Reasons to choose Wilson Browne
The concept of employee ownership isn’t a new one to businesses, but since the Finance Act 2014, it is a business structure that has been gaining momentum.
Employee ownership may take many forms, including setting up an Employee Benefit Trust (commonly known as an EBT) or setting up an Employee Ownership Trust (commonly known as an EOT).
An EBT is usually reserved for where you want to give some shares to your employees, but not necessarily a controlling interest.
To establish an EBT you set up a trust which can be used to hold a pool of shares for the Company’s employees. This can be a particularly useful mechanism to create an internal market or simply to hold shares, or other assets, as a benefit for employees.

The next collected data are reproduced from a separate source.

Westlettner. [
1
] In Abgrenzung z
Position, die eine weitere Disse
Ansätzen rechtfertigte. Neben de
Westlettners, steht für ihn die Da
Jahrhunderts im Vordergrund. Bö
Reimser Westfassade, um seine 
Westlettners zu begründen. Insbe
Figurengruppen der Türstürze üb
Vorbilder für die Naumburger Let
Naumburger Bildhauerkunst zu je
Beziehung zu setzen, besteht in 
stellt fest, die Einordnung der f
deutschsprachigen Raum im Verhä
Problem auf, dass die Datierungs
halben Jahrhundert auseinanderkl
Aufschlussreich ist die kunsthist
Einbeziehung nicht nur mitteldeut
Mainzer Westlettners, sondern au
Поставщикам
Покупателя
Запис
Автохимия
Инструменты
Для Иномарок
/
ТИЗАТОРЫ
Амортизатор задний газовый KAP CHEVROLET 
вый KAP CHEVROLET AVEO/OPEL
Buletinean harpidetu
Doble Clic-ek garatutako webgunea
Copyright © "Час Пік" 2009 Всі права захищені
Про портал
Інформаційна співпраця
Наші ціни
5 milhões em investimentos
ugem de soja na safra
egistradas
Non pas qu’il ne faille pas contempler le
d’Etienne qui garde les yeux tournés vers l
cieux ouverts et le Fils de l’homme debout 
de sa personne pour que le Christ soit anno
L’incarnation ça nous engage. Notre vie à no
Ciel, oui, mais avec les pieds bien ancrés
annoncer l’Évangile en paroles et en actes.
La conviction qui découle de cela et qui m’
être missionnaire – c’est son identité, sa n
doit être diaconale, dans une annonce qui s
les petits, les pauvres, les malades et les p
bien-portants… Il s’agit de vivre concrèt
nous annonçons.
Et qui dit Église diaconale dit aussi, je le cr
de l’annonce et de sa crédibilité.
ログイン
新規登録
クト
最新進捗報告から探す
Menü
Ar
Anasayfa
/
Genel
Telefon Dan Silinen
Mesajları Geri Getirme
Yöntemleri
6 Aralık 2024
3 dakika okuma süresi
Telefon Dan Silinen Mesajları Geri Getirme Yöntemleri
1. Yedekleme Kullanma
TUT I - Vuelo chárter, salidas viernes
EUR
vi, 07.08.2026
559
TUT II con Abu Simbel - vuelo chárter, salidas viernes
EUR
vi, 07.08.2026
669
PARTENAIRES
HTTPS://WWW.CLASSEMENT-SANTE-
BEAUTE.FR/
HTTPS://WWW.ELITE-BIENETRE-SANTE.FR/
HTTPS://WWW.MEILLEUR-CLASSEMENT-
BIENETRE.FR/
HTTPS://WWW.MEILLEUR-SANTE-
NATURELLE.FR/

An EOT, whilst similar in nature to an EBT, is more onerous as it involves transferring a controlling interest of the company to its employees.
This is not done through direct ownership by the individuals concerned, as this would undermine the company now being employee owned. Instead, a trust is set up which then holds the shares for the benefit of all of the employees and therefore establishes indirect ownership and allows for changes in the pool of employees.
There are currently various tax benefits in establishing an EOT, however, this does mean that there are strict requirements that need to be satisfied otherwise these benefits are forfeited.
In April 2023 the government announced that it was going to undertake a consultation on EOTs, therefore whether these benefits stay or requirements change remains to be seen. As it stands, however, employee ownership is certainly a favoured business model and can be a great option when it comes to succession planning.